TASK PROMPT: Retype the text of every item in the data below, keeping each line as it appears.

Items from a data source:
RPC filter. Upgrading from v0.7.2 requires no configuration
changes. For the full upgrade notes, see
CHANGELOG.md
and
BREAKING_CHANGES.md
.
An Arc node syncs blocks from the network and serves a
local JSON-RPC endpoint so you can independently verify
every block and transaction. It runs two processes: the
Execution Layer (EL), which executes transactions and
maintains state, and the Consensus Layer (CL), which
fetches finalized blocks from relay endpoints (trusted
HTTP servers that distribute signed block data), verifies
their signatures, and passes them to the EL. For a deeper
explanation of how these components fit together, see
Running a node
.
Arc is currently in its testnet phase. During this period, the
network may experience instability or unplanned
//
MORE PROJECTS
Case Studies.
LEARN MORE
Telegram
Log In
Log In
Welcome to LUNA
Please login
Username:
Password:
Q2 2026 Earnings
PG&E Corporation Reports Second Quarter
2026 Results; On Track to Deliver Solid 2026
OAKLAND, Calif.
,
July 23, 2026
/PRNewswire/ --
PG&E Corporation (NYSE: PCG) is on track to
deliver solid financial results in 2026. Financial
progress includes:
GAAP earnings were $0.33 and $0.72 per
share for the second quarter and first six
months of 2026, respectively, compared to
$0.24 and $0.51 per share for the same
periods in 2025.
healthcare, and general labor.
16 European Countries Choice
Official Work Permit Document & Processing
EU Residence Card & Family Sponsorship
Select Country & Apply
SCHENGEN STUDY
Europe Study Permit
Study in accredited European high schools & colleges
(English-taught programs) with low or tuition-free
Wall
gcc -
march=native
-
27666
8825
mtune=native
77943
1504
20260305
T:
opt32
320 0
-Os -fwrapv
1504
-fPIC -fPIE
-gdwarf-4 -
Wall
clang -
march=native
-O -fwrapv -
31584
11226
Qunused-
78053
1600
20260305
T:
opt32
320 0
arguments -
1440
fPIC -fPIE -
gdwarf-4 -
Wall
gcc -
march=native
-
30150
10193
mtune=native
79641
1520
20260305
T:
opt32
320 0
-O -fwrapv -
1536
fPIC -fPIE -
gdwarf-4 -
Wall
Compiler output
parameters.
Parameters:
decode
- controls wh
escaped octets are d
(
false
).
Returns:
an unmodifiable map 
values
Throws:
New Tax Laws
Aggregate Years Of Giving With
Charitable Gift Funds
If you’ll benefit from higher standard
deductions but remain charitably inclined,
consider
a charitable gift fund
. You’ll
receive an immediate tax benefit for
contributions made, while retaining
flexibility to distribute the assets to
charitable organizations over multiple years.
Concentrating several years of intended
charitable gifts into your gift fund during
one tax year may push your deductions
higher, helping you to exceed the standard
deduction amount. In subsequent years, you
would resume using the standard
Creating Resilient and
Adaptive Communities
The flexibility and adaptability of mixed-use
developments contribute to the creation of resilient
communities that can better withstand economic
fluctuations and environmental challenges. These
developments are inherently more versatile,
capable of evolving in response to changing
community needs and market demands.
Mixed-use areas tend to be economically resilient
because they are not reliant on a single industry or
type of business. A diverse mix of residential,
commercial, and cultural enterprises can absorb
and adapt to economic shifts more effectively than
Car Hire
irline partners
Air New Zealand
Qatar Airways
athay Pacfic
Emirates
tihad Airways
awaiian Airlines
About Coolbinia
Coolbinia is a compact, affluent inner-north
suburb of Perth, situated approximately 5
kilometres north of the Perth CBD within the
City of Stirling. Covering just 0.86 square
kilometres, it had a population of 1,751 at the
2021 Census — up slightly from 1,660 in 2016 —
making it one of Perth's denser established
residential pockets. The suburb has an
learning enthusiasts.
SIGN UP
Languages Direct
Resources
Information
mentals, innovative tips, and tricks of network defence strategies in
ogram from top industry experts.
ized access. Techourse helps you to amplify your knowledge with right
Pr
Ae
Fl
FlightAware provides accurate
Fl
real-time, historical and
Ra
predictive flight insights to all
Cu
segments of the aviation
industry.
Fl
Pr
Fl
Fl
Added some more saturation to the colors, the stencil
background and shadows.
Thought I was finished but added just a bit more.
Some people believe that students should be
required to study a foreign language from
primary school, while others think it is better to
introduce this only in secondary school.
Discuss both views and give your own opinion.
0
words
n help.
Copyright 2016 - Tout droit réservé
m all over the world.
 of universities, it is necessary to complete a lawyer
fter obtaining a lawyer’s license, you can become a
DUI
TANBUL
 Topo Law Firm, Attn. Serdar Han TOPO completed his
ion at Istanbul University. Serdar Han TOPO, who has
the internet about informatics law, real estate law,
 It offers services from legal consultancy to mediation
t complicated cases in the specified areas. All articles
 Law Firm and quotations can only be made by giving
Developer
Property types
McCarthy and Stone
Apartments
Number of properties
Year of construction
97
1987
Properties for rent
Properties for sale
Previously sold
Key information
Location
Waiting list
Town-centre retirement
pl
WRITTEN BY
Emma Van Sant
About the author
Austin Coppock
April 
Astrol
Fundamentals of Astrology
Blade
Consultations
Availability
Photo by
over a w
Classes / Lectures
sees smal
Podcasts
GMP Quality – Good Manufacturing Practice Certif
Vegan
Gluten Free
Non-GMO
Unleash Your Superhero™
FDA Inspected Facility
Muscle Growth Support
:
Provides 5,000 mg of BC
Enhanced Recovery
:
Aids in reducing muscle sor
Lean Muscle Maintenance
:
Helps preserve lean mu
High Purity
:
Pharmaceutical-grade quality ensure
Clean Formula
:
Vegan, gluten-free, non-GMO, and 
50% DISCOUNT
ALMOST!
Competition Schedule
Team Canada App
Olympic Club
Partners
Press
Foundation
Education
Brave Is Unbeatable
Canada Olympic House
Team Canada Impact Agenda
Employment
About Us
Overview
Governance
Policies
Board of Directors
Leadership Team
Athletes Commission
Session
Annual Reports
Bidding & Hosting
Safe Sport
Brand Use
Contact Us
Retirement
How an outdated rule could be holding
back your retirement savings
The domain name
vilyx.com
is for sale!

RESPONSE TO THE EXERCISE:
RPC filter. Upgrading from v0.7.2 requires no configuration
changes. For the full upgrade notes, see
CHANGELOG.md
and
BREAKING_CHANGES.md
.
An Arc node syncs blocks from the network and serves a
local JSON-RPC endpoint so you can independently verify
every block and transaction. It runs two processes: the
Execution Layer (EL), which executes transactions and
maintains state, and the Consensus Layer (CL), which
fetches finalized blocks from relay endpoints (trusted
HTTP servers that distribute signed block data), verifies
their signatures, and passes them to the EL. For a deeper
explanation of how these components fit together, see
Running a node
.
Arc is currently in its testnet phase. During this period, the
network may experience instability or unplanned
//
MORE PROJECTS
Case Studies.
LEARN MORE
Telegram
Log In
Log In
Welcome to LUNA
Please login
Username:
Password:
Q2 2026 Earnings
PG&E Corporation Reports Second Quarter
2026 Results; On Track to Deliver Solid 2026
OAKLAND, Calif.
,
July 23, 2026
/PRNewswire/ --
PG&E Corporation (NYSE: PCG) is on track to
deliver solid financial results in 2026. Financial
progress includes:
GAAP earnings were $0.33 and $0.72 per
share for the second quarter and first six
months of 2026, respectively, compared to
$0.24 and $0.51 per share for the same
periods in 2025.
healthcare, and general labor.
16 European Countries Choice
Official Work Permit Document & Processing
EU Residence Card & Family Sponsorship
Select Country & Apply
SCHENGEN STUDY
Europe Study Permit
Study in accredited European high schools & colleges
(English-taught programs) with low or tuition-free
Wall
gcc -
march=native
-
27666
8825
mtune=native
77943
1504
20260305
T:
opt32
320 0
-Os -fwrapv
1504
-fPIC -fPIE
-gdwarf-4 -
Wall
clang -
march=native
-O -fwrapv -
31584
11226
Qunused-
78053
1600
20260305
T:
opt32
320 0
arguments -
1440
fPIC -fPIE -
gdwarf-4 -
Wall
gcc -
march=native
-
30150
10193
mtune=native
79641
1520
20260305
T:
opt32
320 0
-O -fwrapv -
1536
fPIC -fPIE -
gdwarf-4 -
Wall
Compiler output
parameters.
Parameters:
decode
- controls wh
escaped octets are d
(
false
).
Returns:
an unmodifiable map 
values
Throws:
New Tax Laws
Aggregate Years Of Giving With
Charitable Gift Funds
If you’ll benefit from higher standard
deductions but remain charitably inclined,
consider
a charitable gift fund
. You’ll
receive an immediate tax benefit for
contributions made, while retaining
flexibility to distribute the assets to
charitable organizations over multiple years.
Concentrating several years of intended
charitable gifts into your gift fund during
one tax year may push your deductions
higher, helping you to exceed the standard
deduction amount. In subsequent years, you
would resume using the standard
Creating Resilient and
Adaptive Communities
The flexibility and adaptability of mixed-use
developments contribute to the creation of resilient
communities that can better withstand economic
fluctuations and environmental challenges. These
developments are inherently more versatile,
capable of evolving in response to changing
community needs and market demands.
Mixed-use areas tend to be economically resilient
because they are not reliant on a single industry or
type of business. A diverse mix of residential,
commercial, and cultural enterprises can absorb
and adapt to economic shifts more effectively than
Car Hire
irline partners
Air New Zealand
Qatar Airways
athay Pacfic
Emirates
tihad Airways
awaiian Airlines
About Coolbinia
Coolbinia is a compact, affluent inner-north
suburb of Perth, situated approximately 5
kilometres north of the Perth CBD within the
City of Stirling. Covering just 0.86 square
kilometres, it had a population of 1,751 at the
2021 Census — up slightly from 1,660 in 2016 —
making it one of Perth's denser established
residential pockets. The suburb has an
learning enthusiasts.
SIGN UP
Languages Direct
Resources
Information
mentals, innovative tips, and tricks of network defence strategies in
ogram from top industry experts.
ized access. Techourse helps you to amplify your knowledge with right
Pr
Ae
Fl
FlightAware provides accurate
Fl
real-time, historical and
Ra
predictive flight insights to all
Cu
segments of the aviation
industry.
Fl
Pr
Fl
Fl
Added some more saturation to the colors, the stencil
background and shadows.
Thought I was finished but added just a bit more.
Some people believe that students should be
required to study a foreign language from
primary school, while others think it is better to
introduce this only in secondary school.
Discuss both views and give your own opinion.
0
words
n help.
Copyright 2016 - Tout droit réservé
m all over the world.
 of universities, it is necessary to complete a lawyer
fter obtaining a lawyer’s license, you can become a
DUI
TANBUL
 Topo Law Firm, Attn. Serdar Han TOPO completed his
ion at Istanbul University. Serdar Han TOPO, who has
the internet about informatics law, real estate law,
 It offers services from legal consultancy to mediation
t complicated cases in the specified areas. All articles
 Law Firm and quotations can only be made by giving
Developer
Property types
McCarthy and Stone
Apartments
Number of properties
Year of construction
97
1987
Properties for rent
Properties for sale
Previously sold
Key information
Location
Waiting list
Town-centre retirement
pl
WRITTEN BY
Emma Van Sant
About the author
Austin Coppock
April 
Astrol
Fundamentals of Astrology
Blade
Consultations
Availability
Photo by
over a w
Classes / Lectures
sees smal
Podcasts
GMP Quality – Good Manufacturing Practice Certif
Vegan
Gluten Free
Non-GMO
Unleash Your Superhero™
FDA Inspected Facility
Muscle Growth Support
:
Provides 5,000 mg of BC
Enhanced Recovery
:
Aids in reducing muscle sor
Lean Muscle Maintenance
:
Helps preserve lean mu
High Purity
:
Pharmaceutical-grade quality ensure
Clean Formula
:
Vegan, gluten-free, non-GMO, and 
50% DISCOUNT
ALMOST!
Competition Schedule
Team Canada App
Olympic Club
Partners
Press
Foundation
Education
Brave Is Unbeatable
Canada Olympic House
Team Canada Impact Agenda
Employment
About Us
Overview
Governance
Policies
Board of Directors
Leadership Team
Athletes Commission
Session
Annual Reports
Bidding & Hosting
Safe Sport
Brand Use
Contact Us
Retirement
How an outdated rule could be holding
back your retirement savings
The domain name
vilyx.com
is for sale!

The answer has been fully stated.